Yep, TJ, them's the ones

to clarify, I think the equipment stocks are both more cyclical, and more richly valued. later this year I may very well be long some semi names and short some equipment names.

for now though, yes, I think the CSFB guy and the other couple pessimists quoted in the SS piece have got it wrong. if you want to stack up the credibility of the CSFB guy against Morris Chang, it's no contest - in terms of experience, and particularly in terms of current insight into order books and the tone of business and demand. Although I will say, however foolish the CSFB guy may be for thinking he sees the industry better than Chang, he certainly doesn't lack for chutzpah.

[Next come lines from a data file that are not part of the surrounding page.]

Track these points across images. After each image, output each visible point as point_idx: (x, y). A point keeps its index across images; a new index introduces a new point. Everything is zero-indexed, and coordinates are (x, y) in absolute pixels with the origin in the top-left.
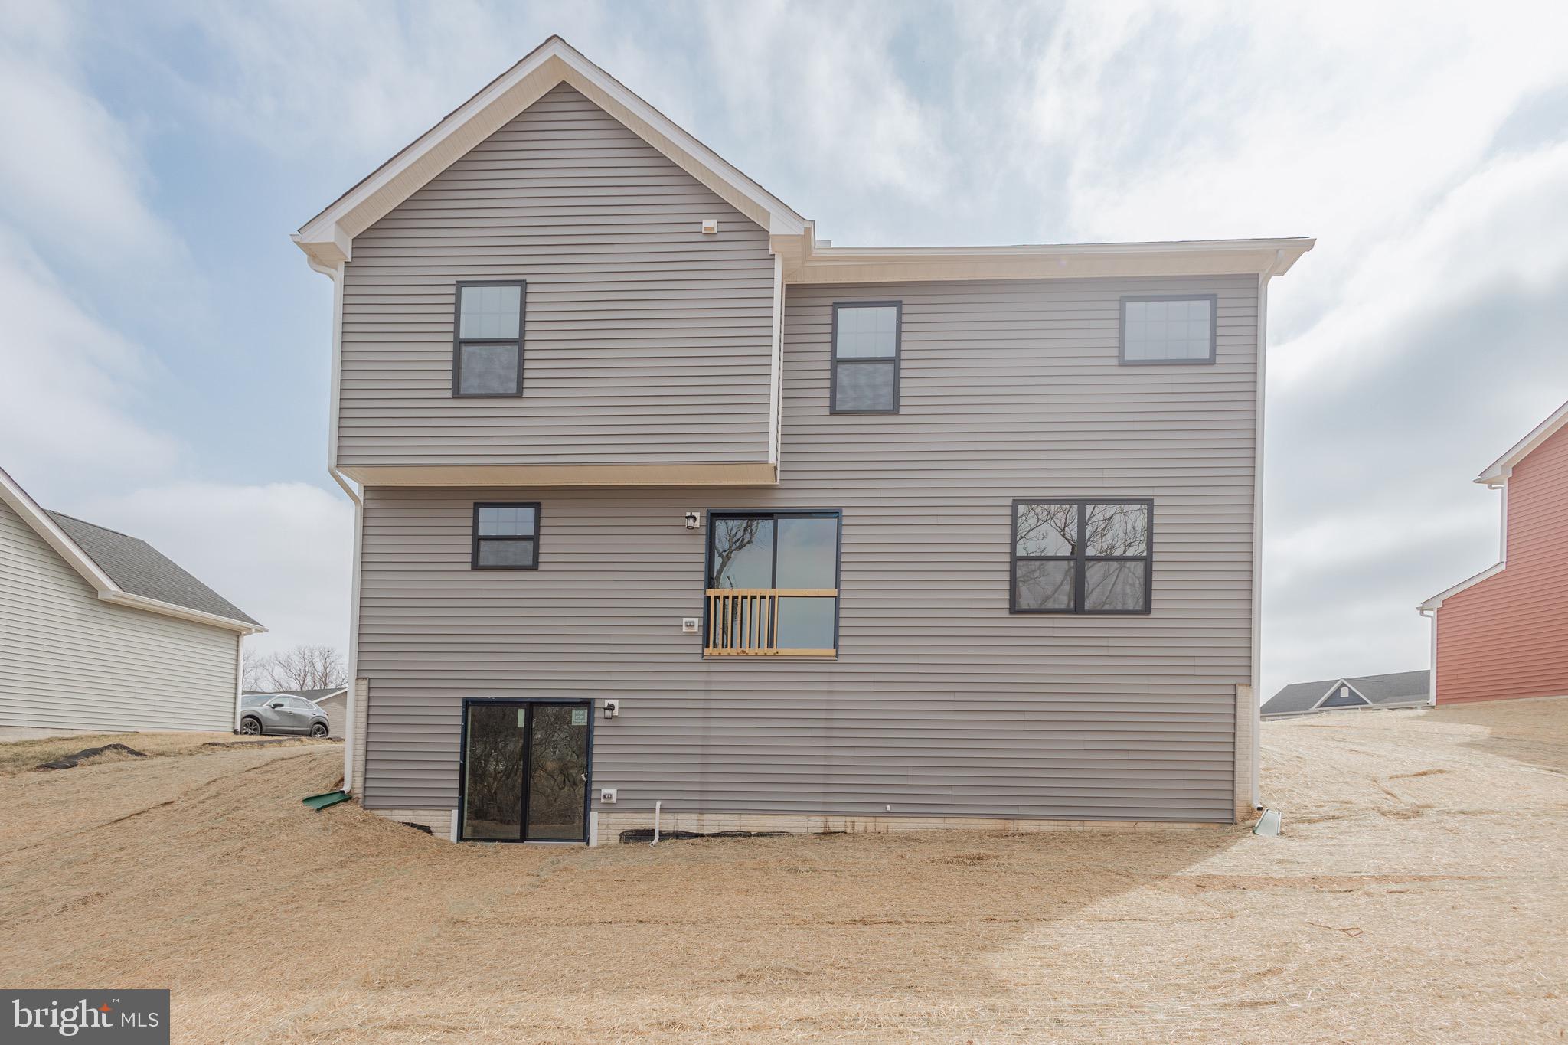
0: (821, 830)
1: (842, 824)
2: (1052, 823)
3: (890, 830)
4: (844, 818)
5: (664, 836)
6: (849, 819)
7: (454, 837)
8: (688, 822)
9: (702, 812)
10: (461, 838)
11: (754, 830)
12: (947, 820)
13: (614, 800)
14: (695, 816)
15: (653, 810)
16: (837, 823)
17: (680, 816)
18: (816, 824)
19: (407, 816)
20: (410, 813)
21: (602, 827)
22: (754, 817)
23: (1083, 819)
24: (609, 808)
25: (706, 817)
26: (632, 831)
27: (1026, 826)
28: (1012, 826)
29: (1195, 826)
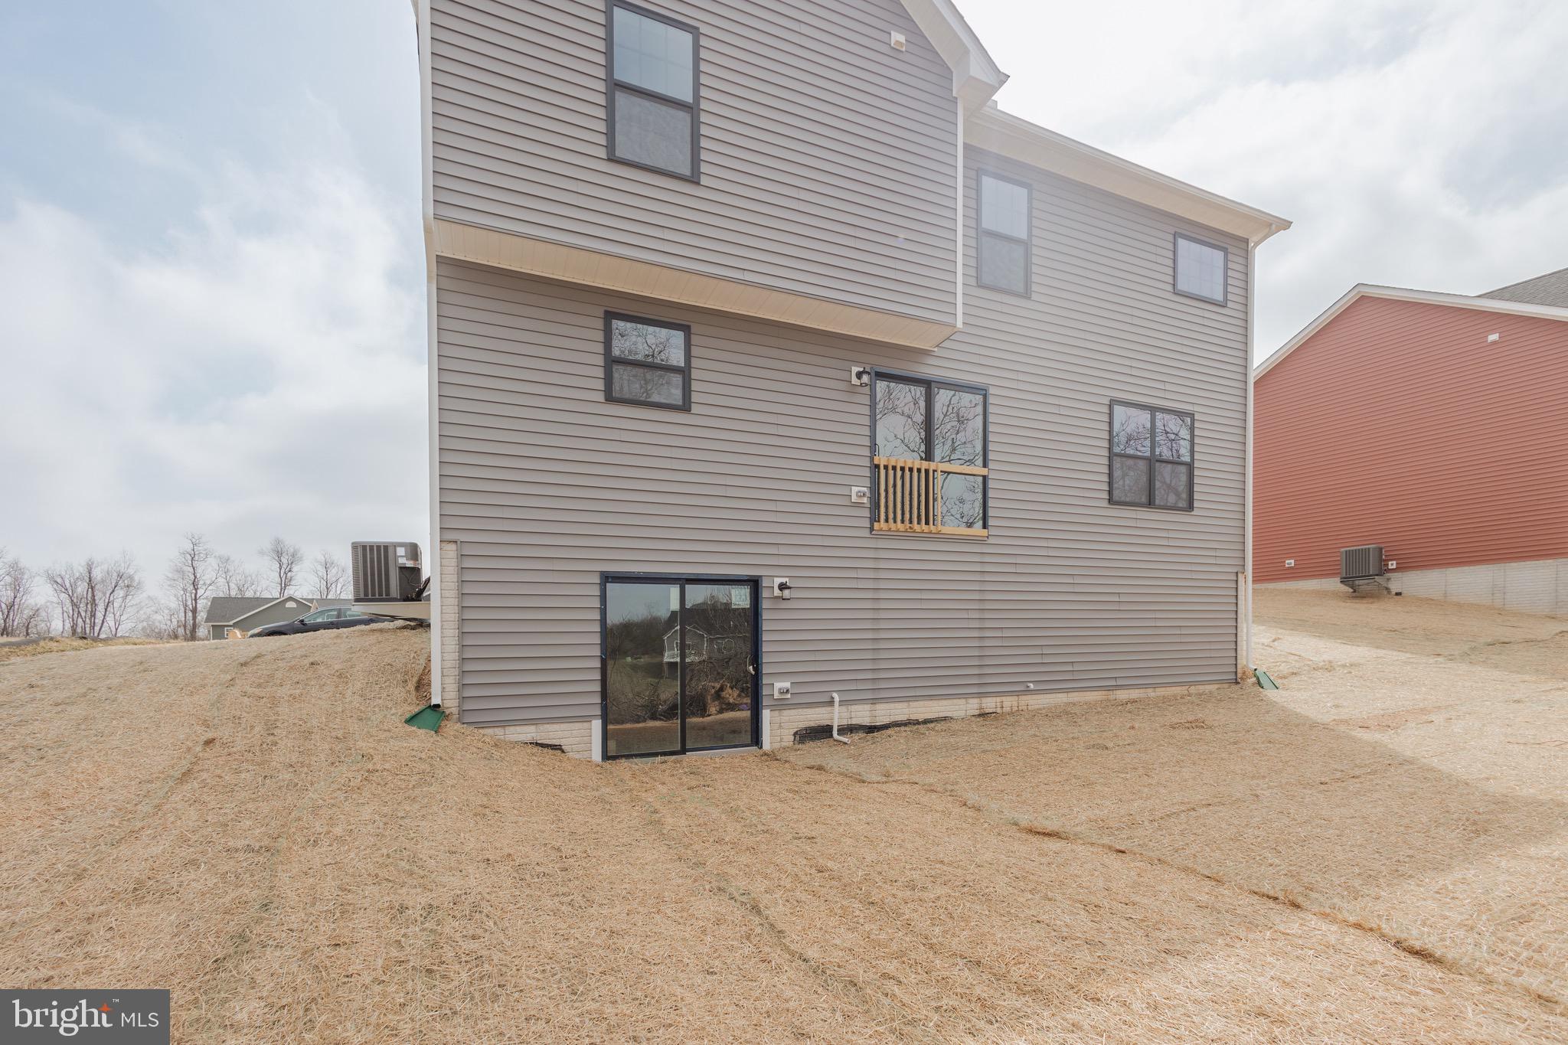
0: (977, 712)
1: (994, 705)
2: (1137, 691)
3: (1030, 708)
4: (994, 699)
6: (998, 699)
7: (596, 755)
8: (862, 715)
9: (874, 701)
10: (606, 757)
11: (921, 718)
12: (1070, 695)
13: (789, 695)
14: (867, 707)
15: (831, 703)
16: (990, 704)
17: (854, 708)
18: (972, 706)
19: (529, 733)
20: (532, 728)
22: (921, 703)
23: (1155, 686)
24: (781, 705)
25: (878, 706)
26: (806, 729)
27: (1123, 695)
28: (1112, 695)
29: (1216, 686)
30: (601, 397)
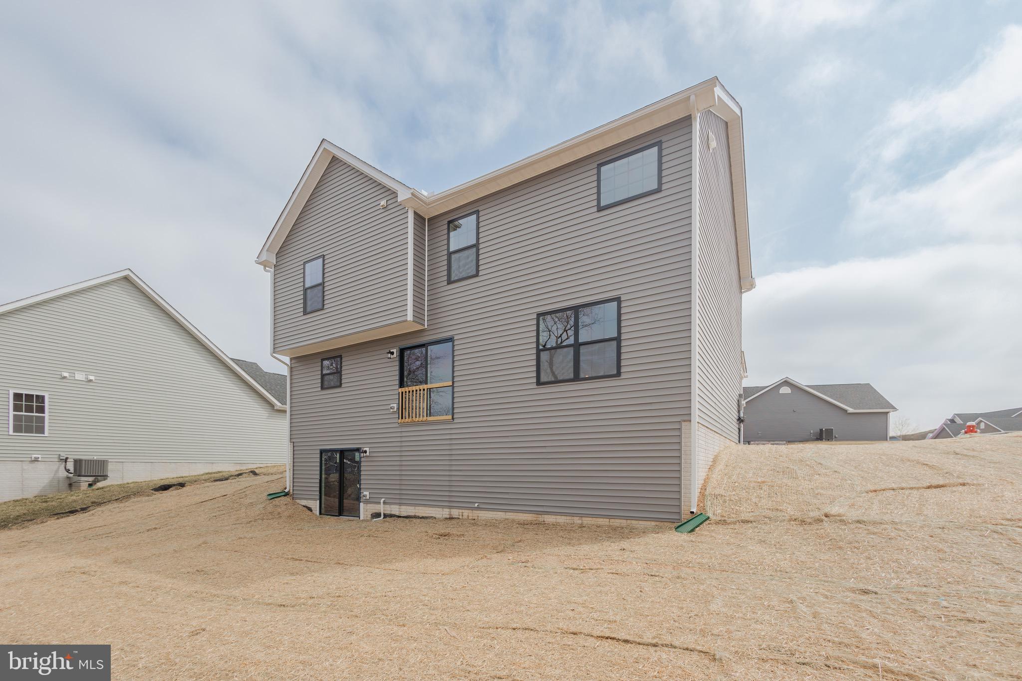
0: (448, 517)
1: (457, 514)
2: (563, 517)
3: (479, 518)
4: (458, 510)
5: (385, 516)
6: (460, 511)
7: (318, 514)
8: (395, 510)
9: (400, 504)
10: (320, 513)
11: (421, 515)
12: (507, 514)
13: (368, 497)
14: (397, 507)
15: (379, 503)
16: (455, 513)
17: (392, 506)
18: (445, 513)
19: (304, 502)
20: (305, 501)
21: (365, 510)
22: (420, 508)
23: (581, 516)
24: (367, 502)
25: (403, 507)
26: (375, 513)
27: (550, 519)
28: (541, 518)
30: (319, 389)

The problem with some of the more pessimistic guys is they're just working theoretical numbers and trying to match them against previous cycles -- as though it was purely a quantitative exercise that required no interpretation.

It reminds me of the kid who knows how to mimic the words the adults are saying, but has no idea what they really mean. When trying to then use them in sentences without real understanding of meaning, final language output is bound to get mangled and screwed up.

Historically, rapidly rising prices and maximum capacity utilization has come within 3-6 months of the cycle peak. But the characteristics of this cycle are different than past cycles, most specifically because capacity hasn't been added on with the reckless abandon of past cycles. More importantly, the demand side of the equation simply doesn't exhibit the characteristics it would near a peak. We don't see accelerated and exaggerated end-demand projections being used to drive parabolic increases in orders. The price increases are more the product of starved production and relatively slower rate of changeover from 200 mm to 300 mm (and .18 to .13 and .13 to .09).

I think we'll see this cycle last well into 2005, likely second half. So perhaps Chang is a bit optimistic. But I also think this cycle will be notable for its lack of amplitude relative to past cycles. I expect the relative peak to be lower, but also the "fall back" to be less devastating.

FWIW, just one man's opinion. But I would pay more attention the metrics and assumptions used by these analysts to come up with their pronouncements, than the pronouncements themselves, then make your own judgement based on what you think are the reasonable metrics.